S. Freud et J.Lacan nous conseillaient d'oublier tout ce que nous savons pour nous laisser étonner, c'est-à-dire accepter d'assumer l'oubli subjectivant du refoulement originaire.
J.Bergès et G. Balbo, terminent leur livre le jeu des places de la mère et de l'enfant par une réflexion sur la reconstruction en analyse. "Reconstruire : c'est retrouver une réalité disparue. Ainsi, ne s'agit-il pour l'analyste ni d'imaginaire ni de symbolique, l'analyste a à inventer un réel". Mon questionnement se situe à ce niveau quant à ma réflexion sur la voix.

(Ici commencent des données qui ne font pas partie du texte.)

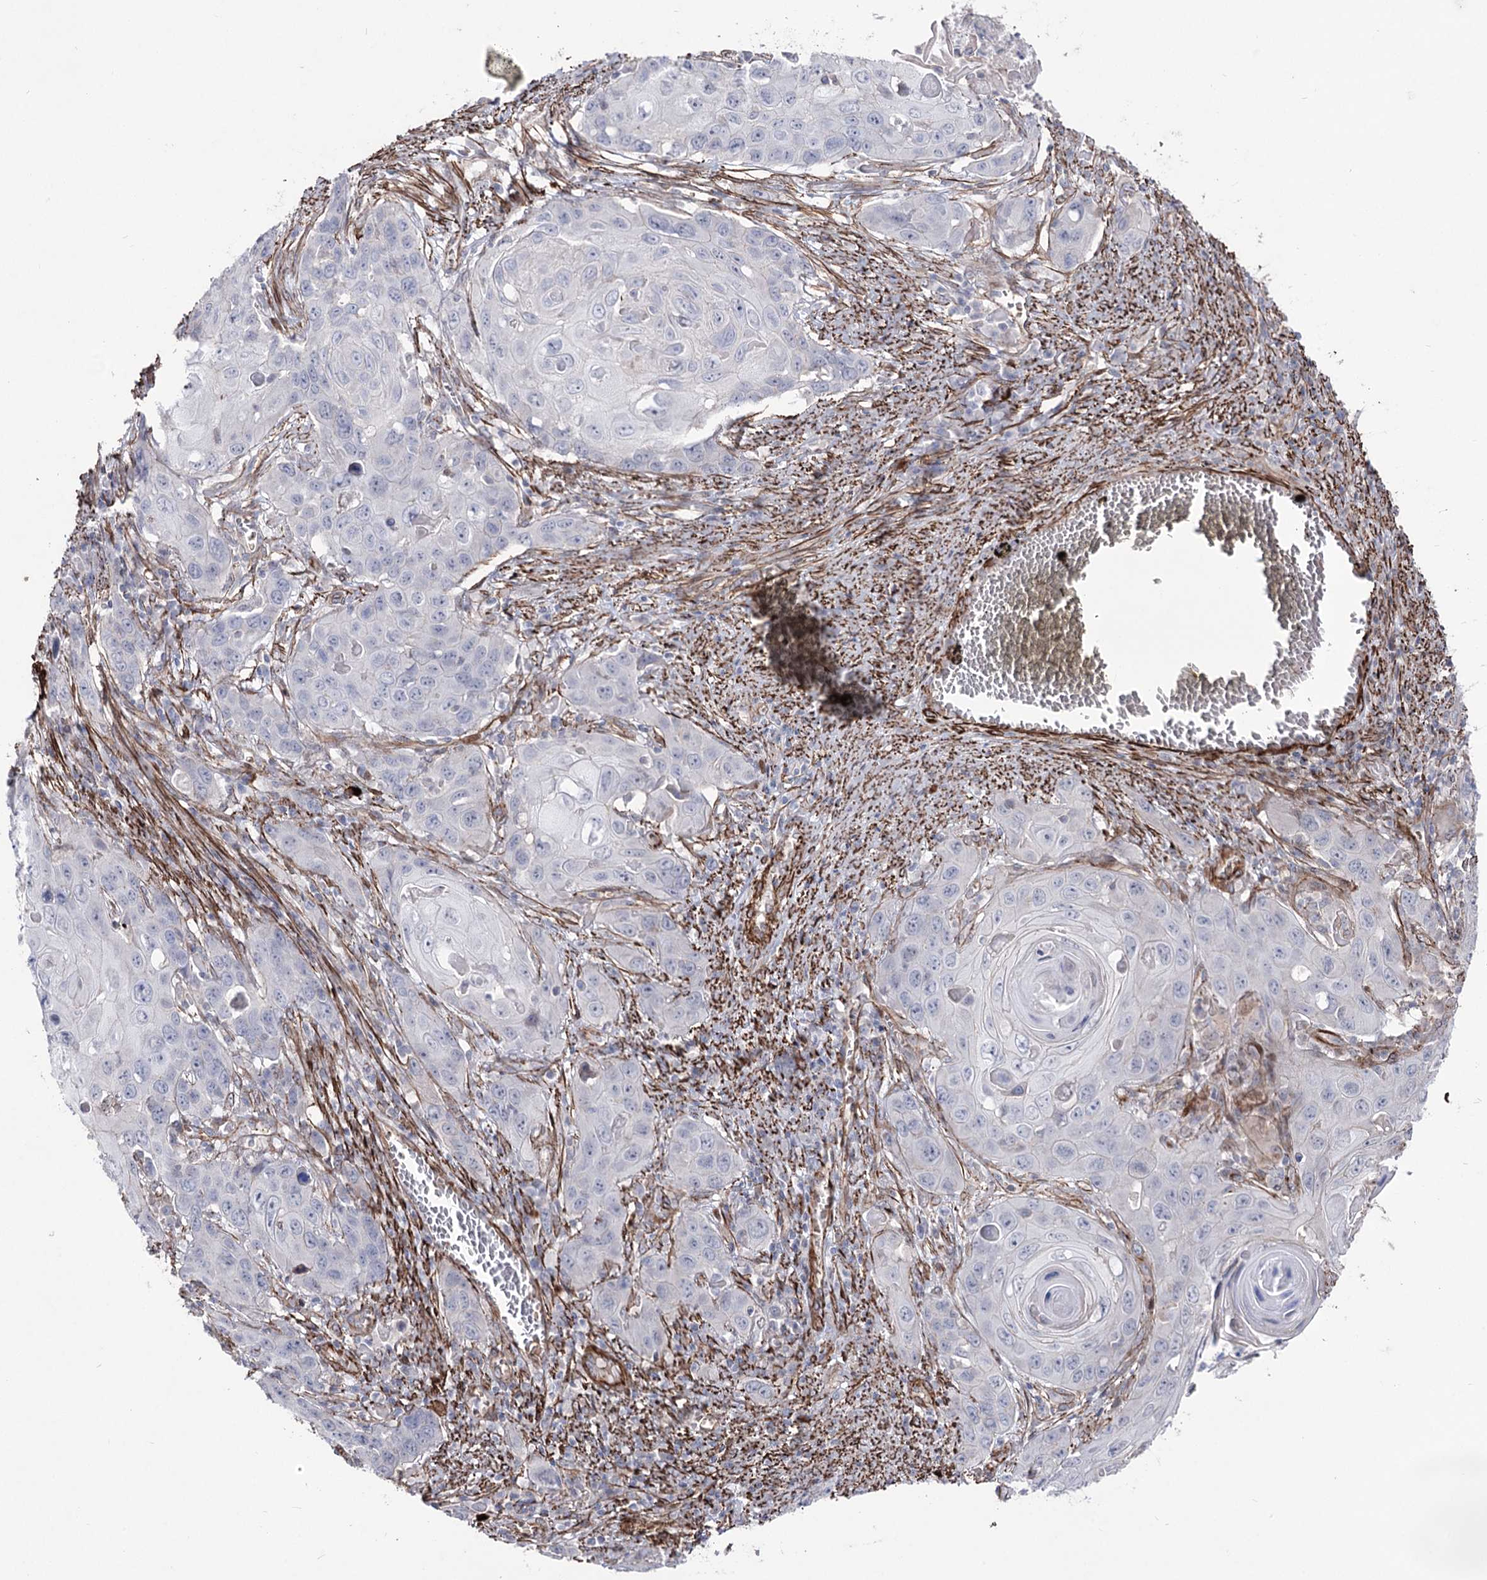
{"staining": {"intensity": "negative", "quantity": "none", "location": "none"}, "tissue": "skin cancer", "cell_type": "Tumor cells", "image_type": "cancer", "snomed": [{"axis": "morphology", "description": "Squamous cell carcinoma, NOS"}, {"axis": "topography", "description": "Skin"}], "caption": "IHC histopathology image of neoplastic tissue: human squamous cell carcinoma (skin) stained with DAB (3,3'-diaminobenzidine) shows no significant protein positivity in tumor cells.", "gene": "ARHGAP20", "patient": {"sex": "male", "age": 55}}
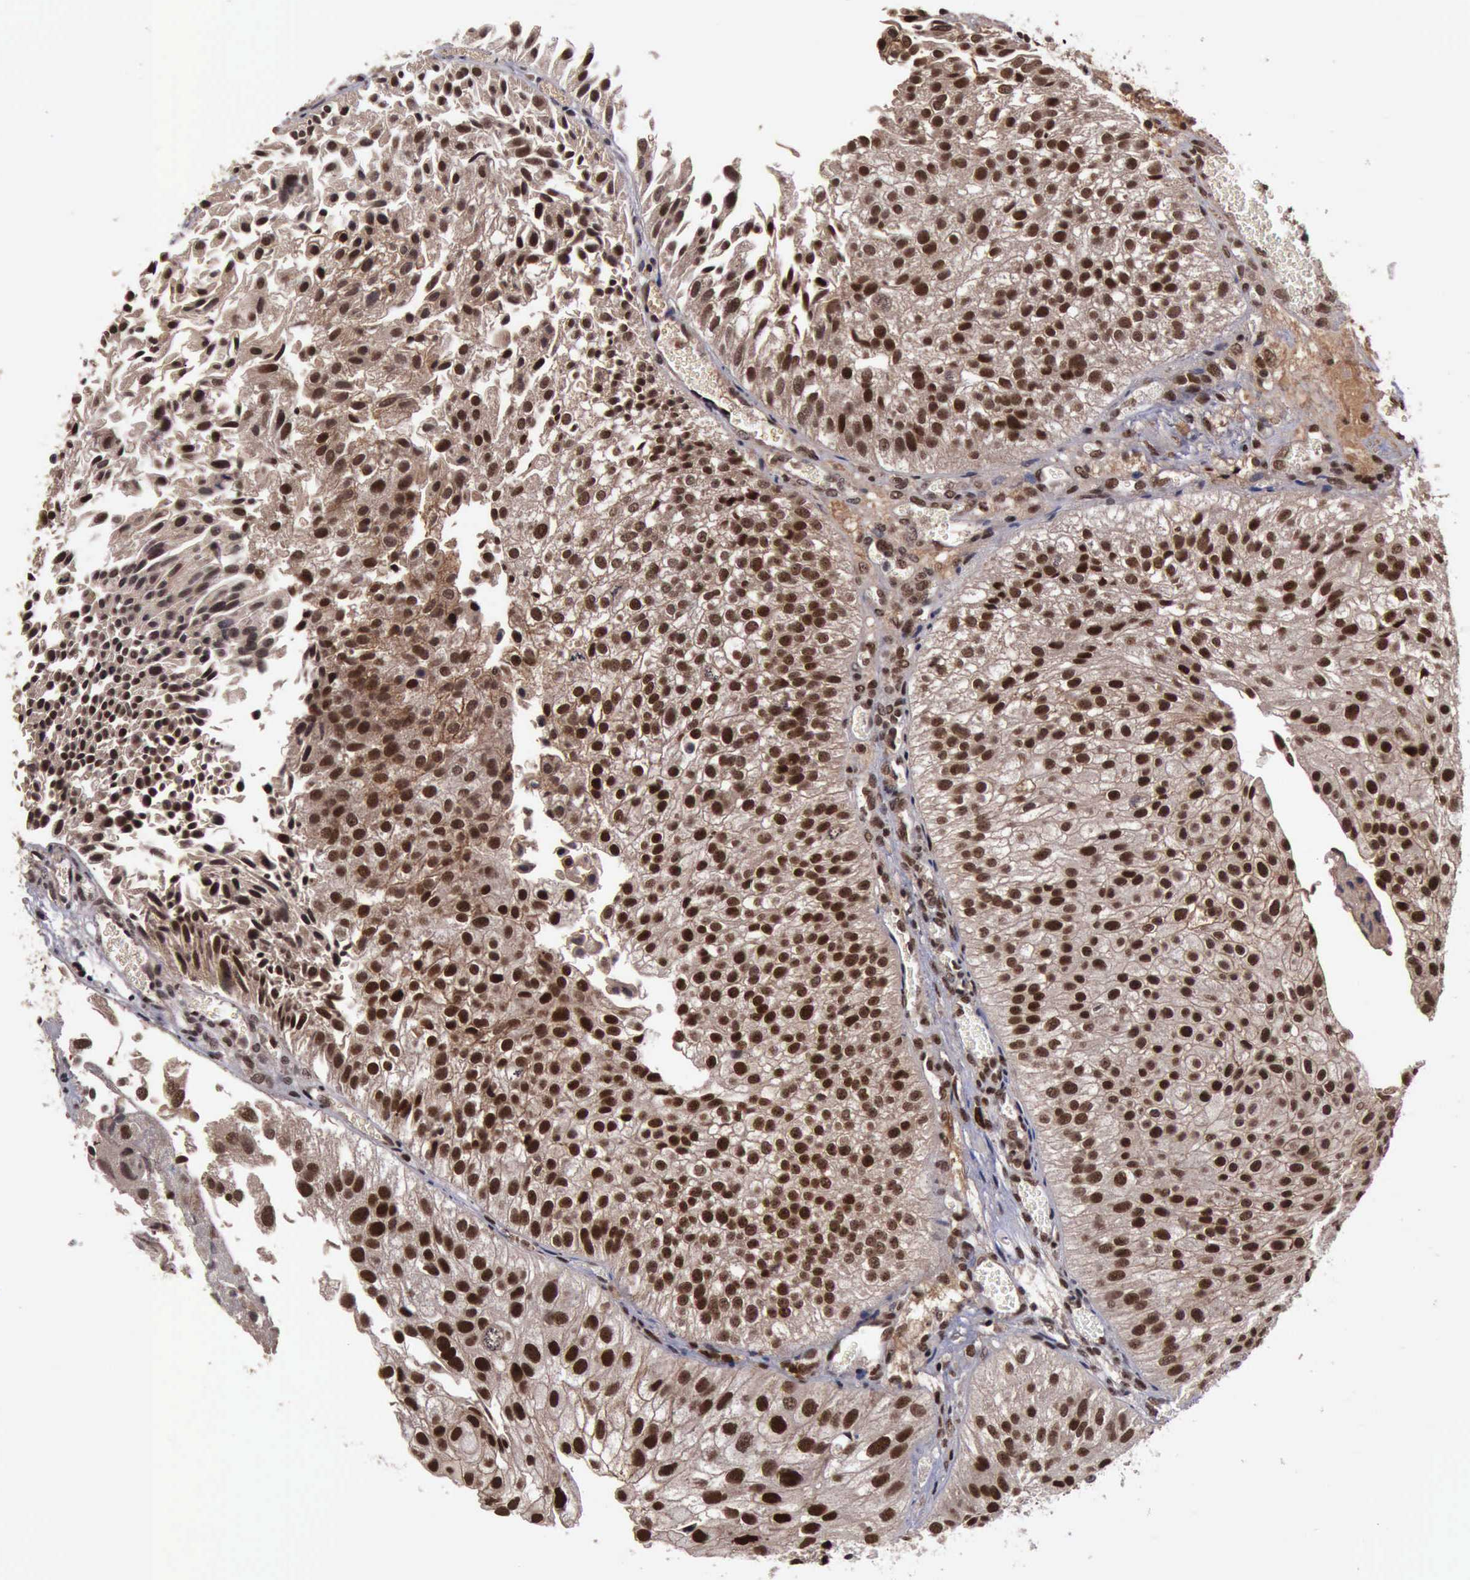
{"staining": {"intensity": "strong", "quantity": ">75%", "location": "cytoplasmic/membranous,nuclear"}, "tissue": "urothelial cancer", "cell_type": "Tumor cells", "image_type": "cancer", "snomed": [{"axis": "morphology", "description": "Urothelial carcinoma, Low grade"}, {"axis": "topography", "description": "Urinary bladder"}], "caption": "DAB (3,3'-diaminobenzidine) immunohistochemical staining of urothelial cancer shows strong cytoplasmic/membranous and nuclear protein staining in approximately >75% of tumor cells.", "gene": "TRMT2A", "patient": {"sex": "female", "age": 89}}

L'acte de création produit par l'artiste ou le psychanalyste n'est-il pas non plus celui d'un retour possible à la Bejahung originaire et qui donne à entendre l'inouï, le "encore jamais entendu" ?
Je terminerai par la parole du poète Paul Celan : "Parle, mais ne sépare pas le non et le oui", parole reprise et redonnée par Yves Bonnefoy dans son livre La vérité de la parole.